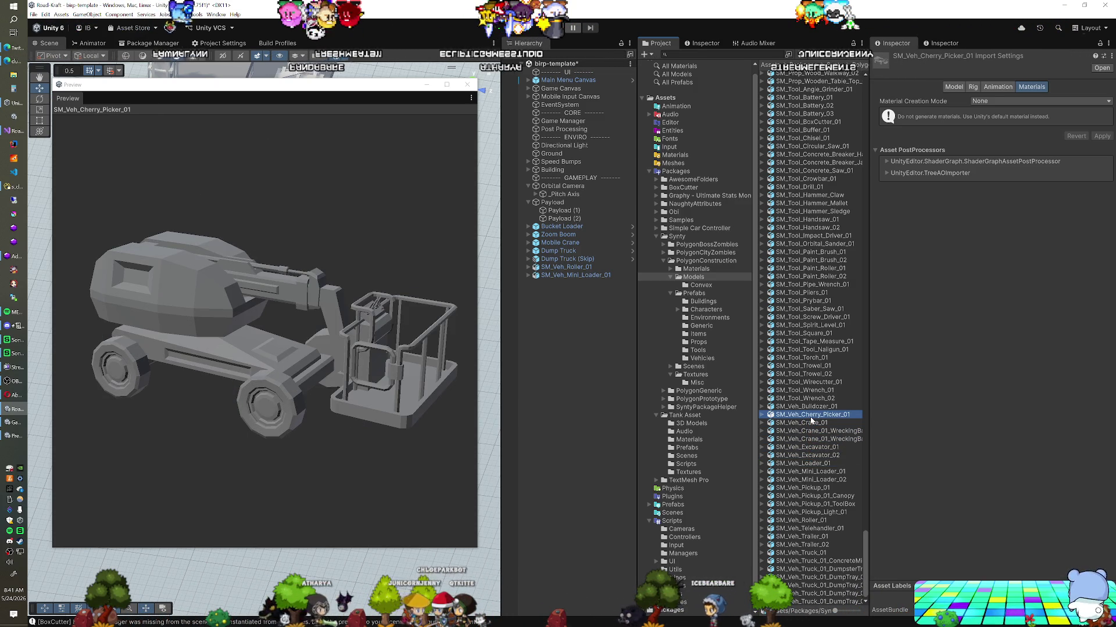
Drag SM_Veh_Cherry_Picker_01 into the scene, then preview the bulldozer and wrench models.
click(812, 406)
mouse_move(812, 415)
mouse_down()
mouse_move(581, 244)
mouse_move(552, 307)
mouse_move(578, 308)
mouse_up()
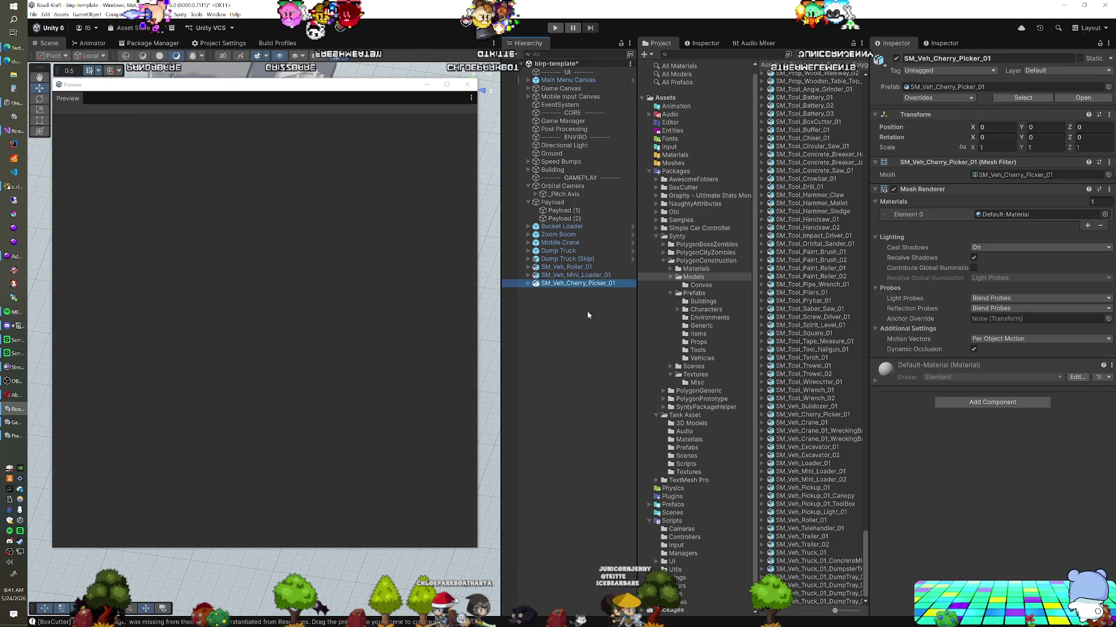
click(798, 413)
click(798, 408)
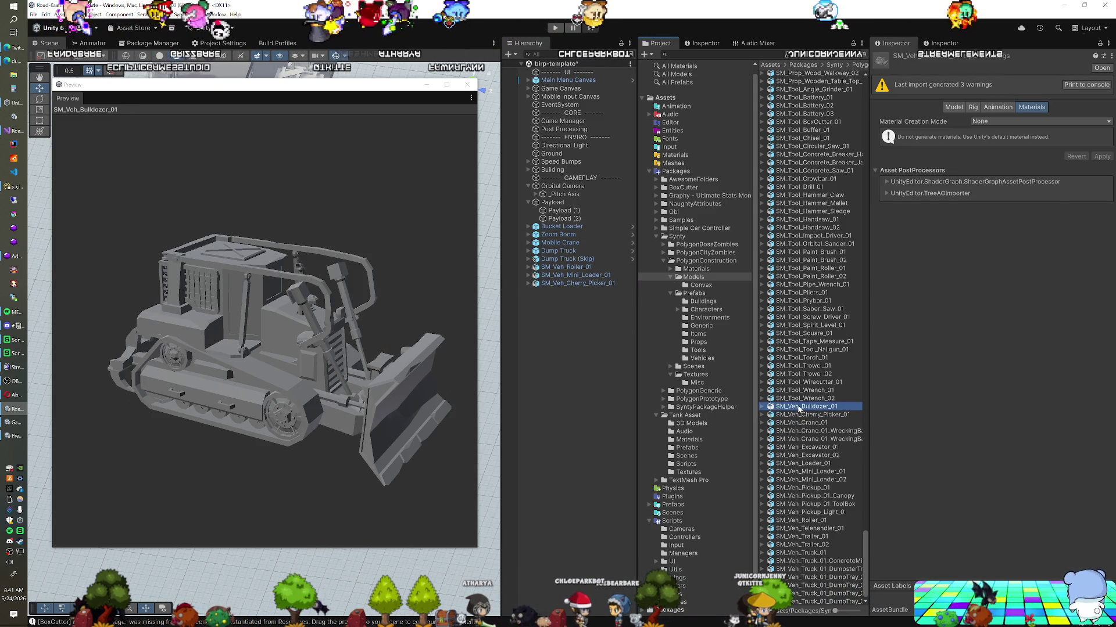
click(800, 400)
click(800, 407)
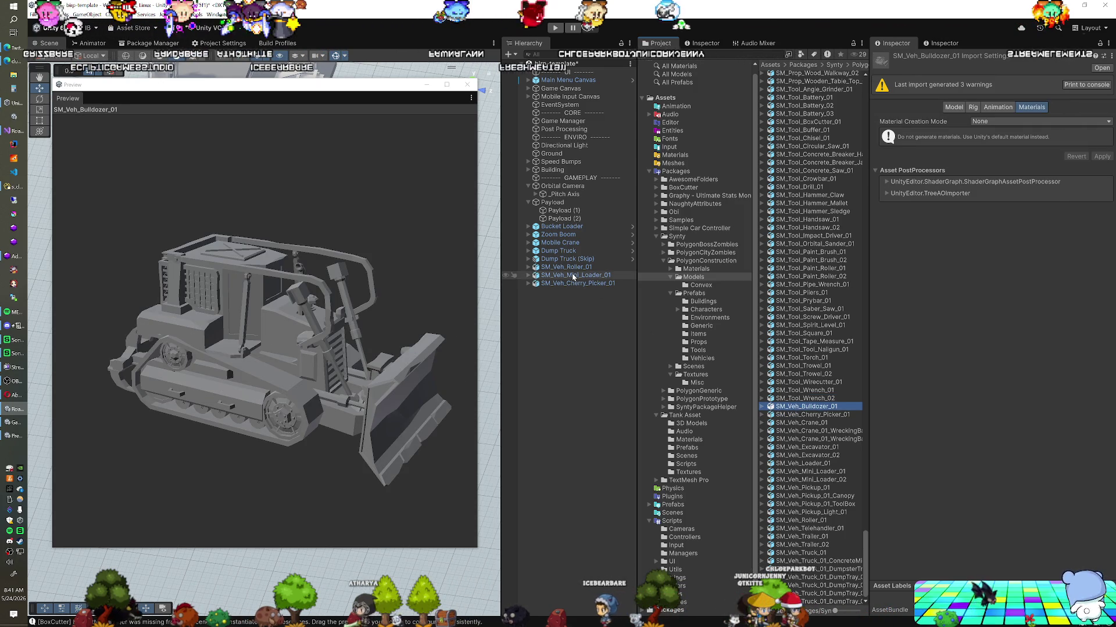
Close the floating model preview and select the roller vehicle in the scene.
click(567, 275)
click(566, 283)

= = =

*Brief*:
Looking at the material above, count the lines where the word "scene" occurs, and answer with that count alone.

*Response*:
2